● **TEXTO DA PÁGINA**:
»»

Além disso, entre setembro de 2021 e abril de 2024, comandou a seleção brasileira masculina de basquete. Na entrevista exclusiva a seguir, concedida à coluna Nas Quadras, Gustavinho fala sobre esse momento de pausa, a competitividade no NBB e a passagem pelo Flamengo.
Momento atual
NAS QUADRAS - Foi difícil montar o seu currículo, viu? Páginas e páginas...
Gustavo de Conti – [Risos] Ainda bem, né? Mas é muito trabalho, cara. Comecei minha trajetória como treinador lá em 1997, no Ipiranga, em São Paulo. Foram 12 anos nas categorias de base, da escolinha até o sub-19. Depois, mais uns oito ou nove anos como assistente técnico. Nesse meio tempo, dei aula de educação física durante dez anos em uma escola. Apesar de ter só 45 anos, já tem uma estrada longa aí...

««

● **TAREFAS DO EXERCÍCIO**:
1 – Transcreva, da entrevista com Gustavo de Conti, o trecho que começa nas palavras que contêm "Além disso, entre" e termina em "estrada longa aí...".
2 – Prossiga a entrevista com Gustavo de Conti logo depois da última frase apresentada.

● **LINHAS FORNECIDAS**:
»»

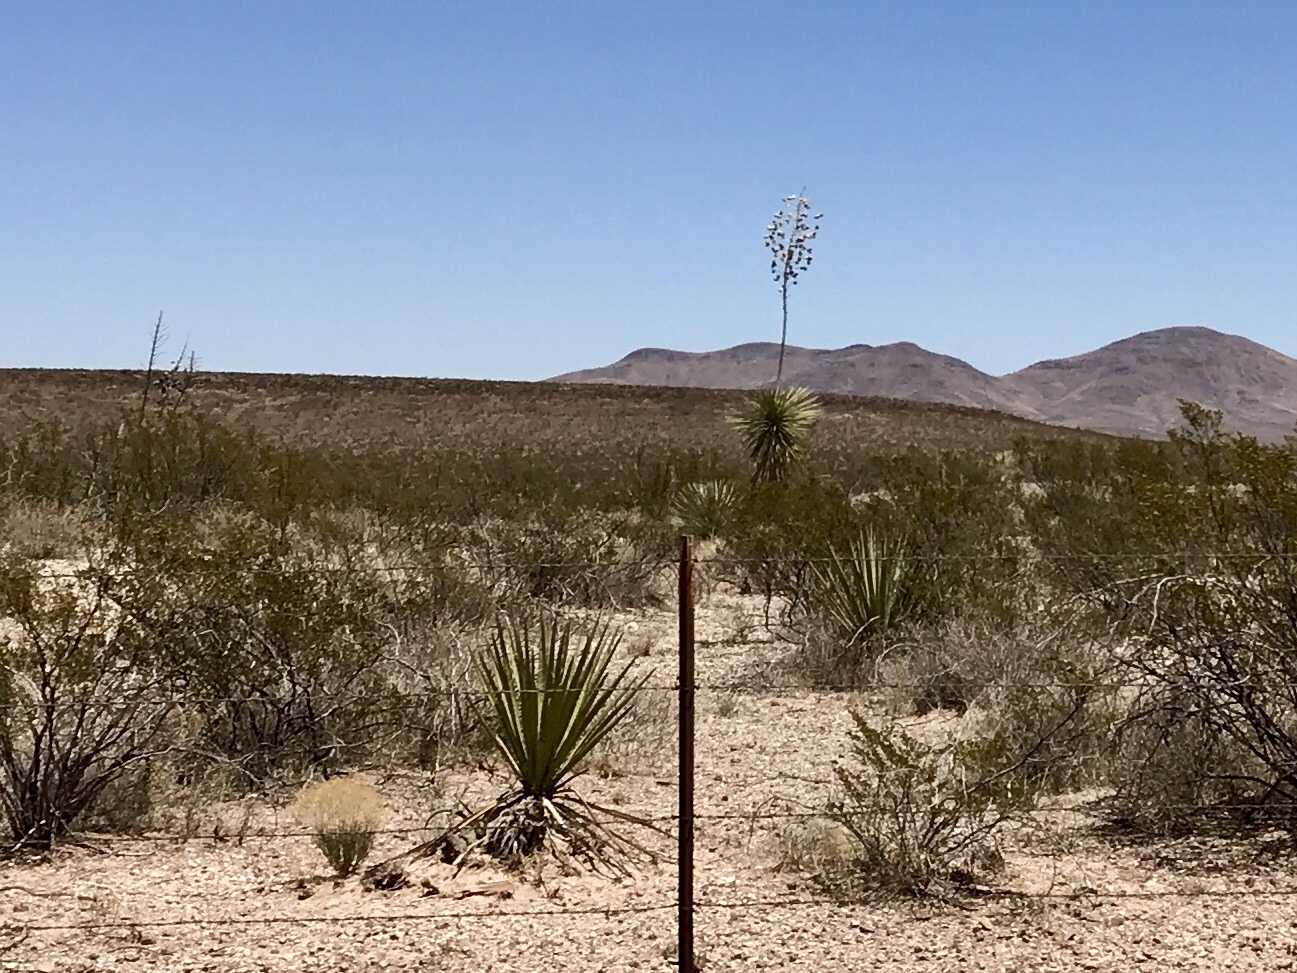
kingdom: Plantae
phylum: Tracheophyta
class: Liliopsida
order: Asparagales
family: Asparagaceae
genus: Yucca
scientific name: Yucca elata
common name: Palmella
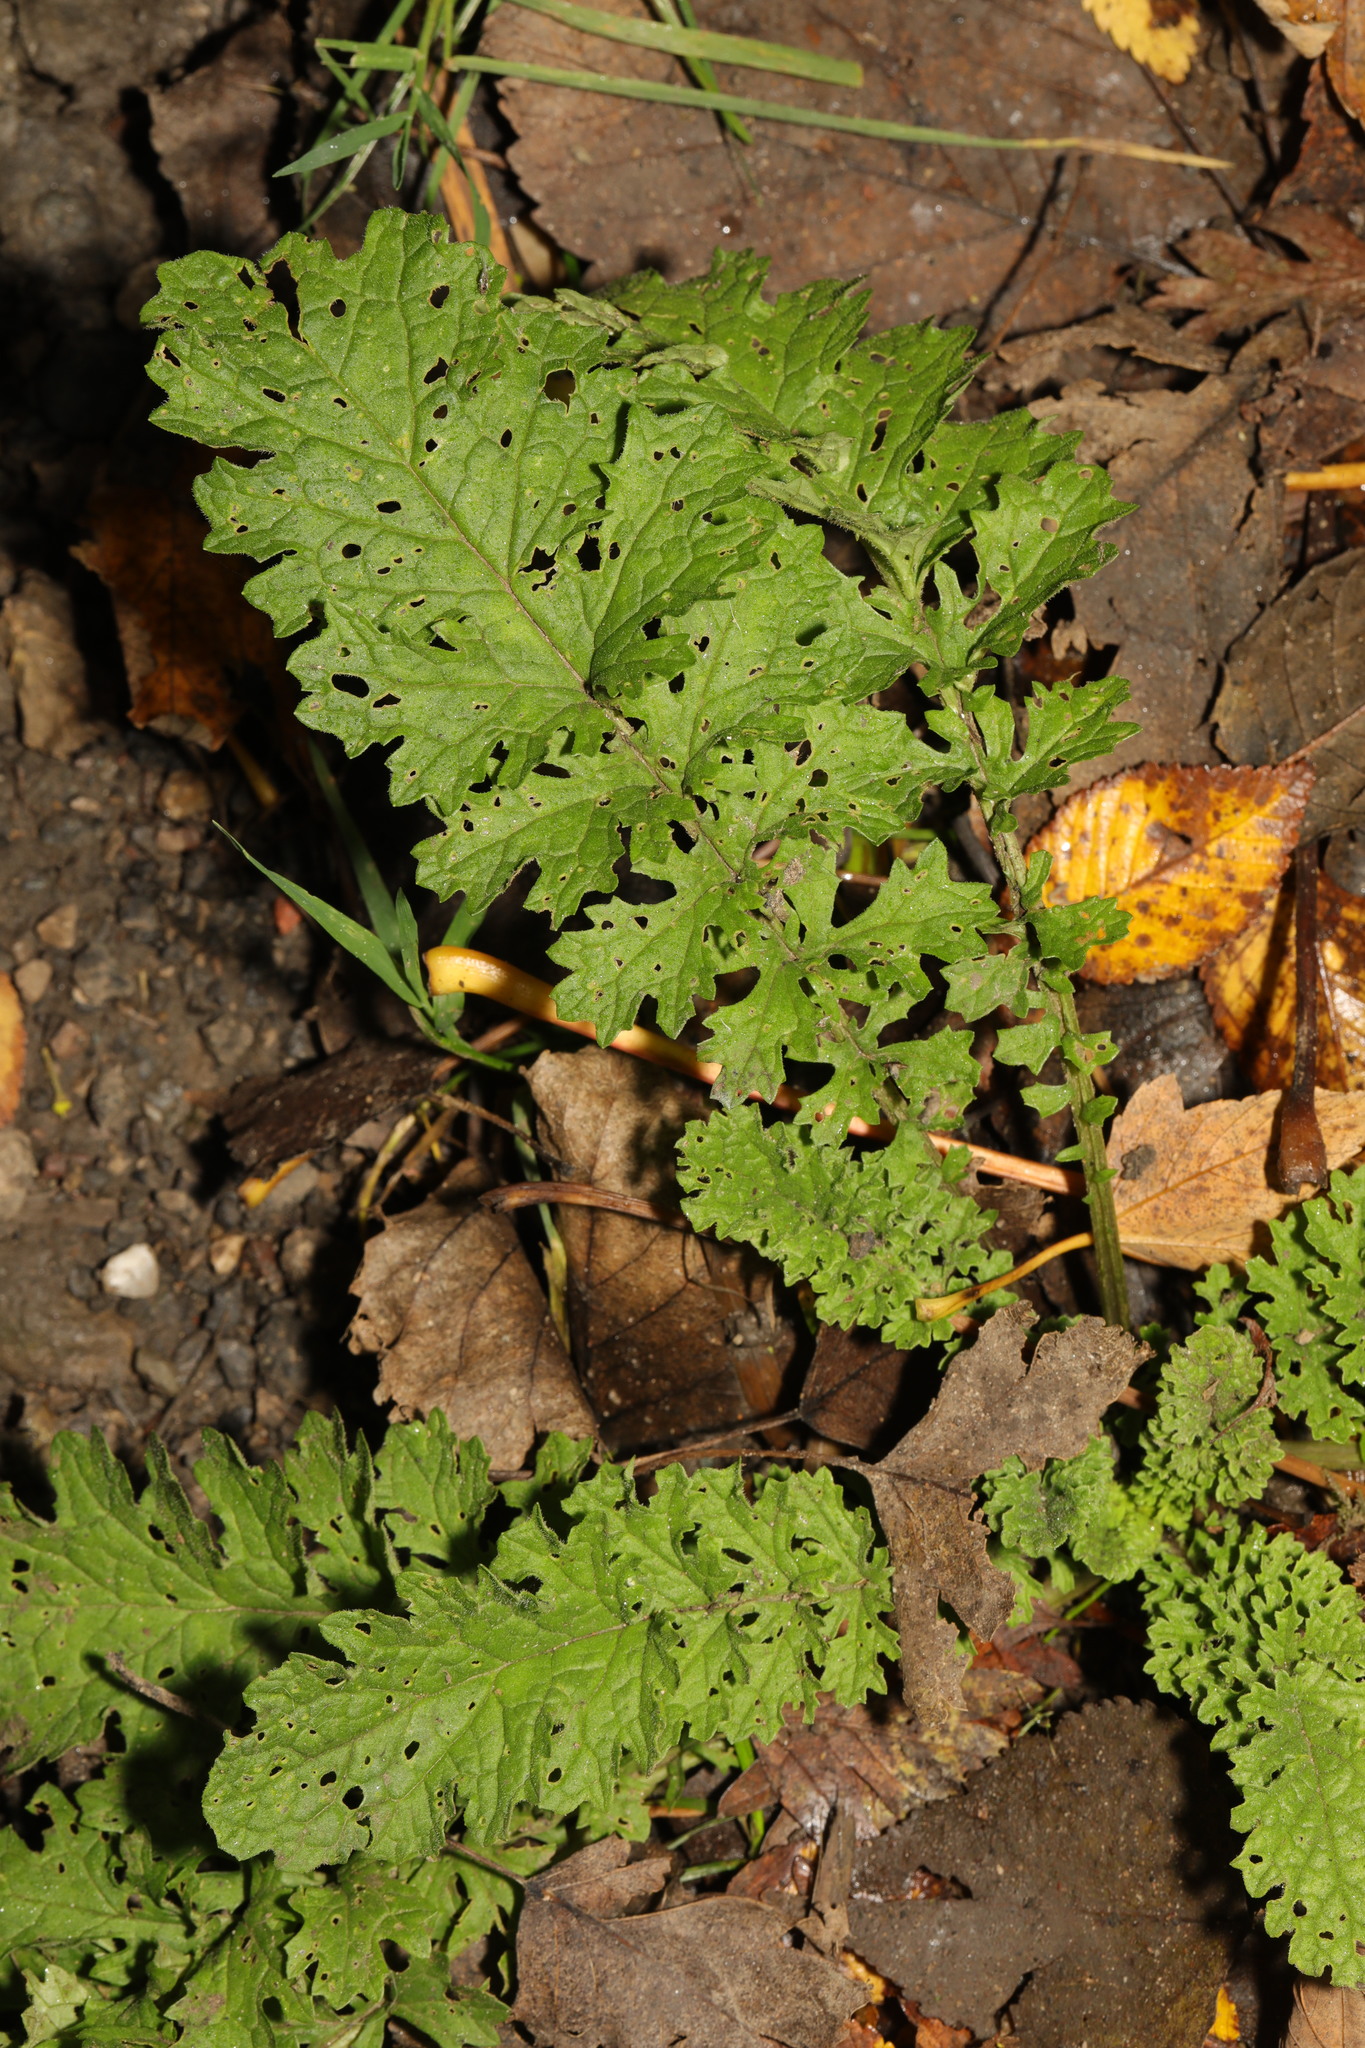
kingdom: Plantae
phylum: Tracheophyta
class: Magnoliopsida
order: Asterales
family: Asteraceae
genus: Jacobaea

««

● **RESPOSTAS ESPERADAS**:
1 –
Além disso, entre setembro de 2021 e abril de 2024, comandou a seleção brasileira masculina de basquete. Na entrevista exclusiva a seguir, concedida à coluna Nas Quadras, Gustavinho fala sobre esse momento de pausa, a competitividade no NBB e a passagem pelo Flamengo.
Momento atual
NAS QUADRAS - Foi difícil montar o seu currículo, viu? Páginas e páginas...
Gustavo de Conti – [Risos] Ainda bem, né? Mas é muito trabalho, cara. Comecei minha trajetória como treinador lá em 1997, no Ipiranga, em São Paulo. Foram 12 anos nas categorias de base, da escolinha até o sub-19. Depois, mais uns oito ou nove anos como assistente técnico. Nesse meio tempo, dei aula de educação física durante dez anos em uma escola. Apesar de ter só 45 anos, já tem uma estrada longa aí...

2 –
E hoje, como está esse momento pós-Flamengo? Depois de mais de duas décadas emendando clube e seleção, você conseguiu desacelerar?
Sim. Desde 2004, estou trabalhando com os times adultos, e depois, emendando com a seleção, foram 22, 23 anos seguidos de trabalho. Quase não dava tempo de parar pra pensar ou ficar com a família. Para você ver, meu filho nasceu, está com um ano e meio, e eu vi o parto por vídeo - estava no Uruguai.
Agora, com essa pausa após o Flamengo, tenho conseguido curtir mais a família, viajar, conversar, refletir. Está sendo uma etapa legal da minha vida pessoal.
Competitividade no NBB
Hoje o NBB tem três clubes com os maiores investimentos: Flamengo, Franca e Minas. Franca, inclusive, vive uma dinastia recente. Mas será que ainda dá para sonhar com um trabalho autoral, como foi o Paulistano de 2017/2018, e vencer?
Com certeza. Eu não tenho dúvida. O nível do NBB está muito parecido entre as equipes. O jogo hoje é muito físico, os espaços diminuíram, e isso faz da estratégia, da tática e da condição atlética pontos ainda mais determinantes.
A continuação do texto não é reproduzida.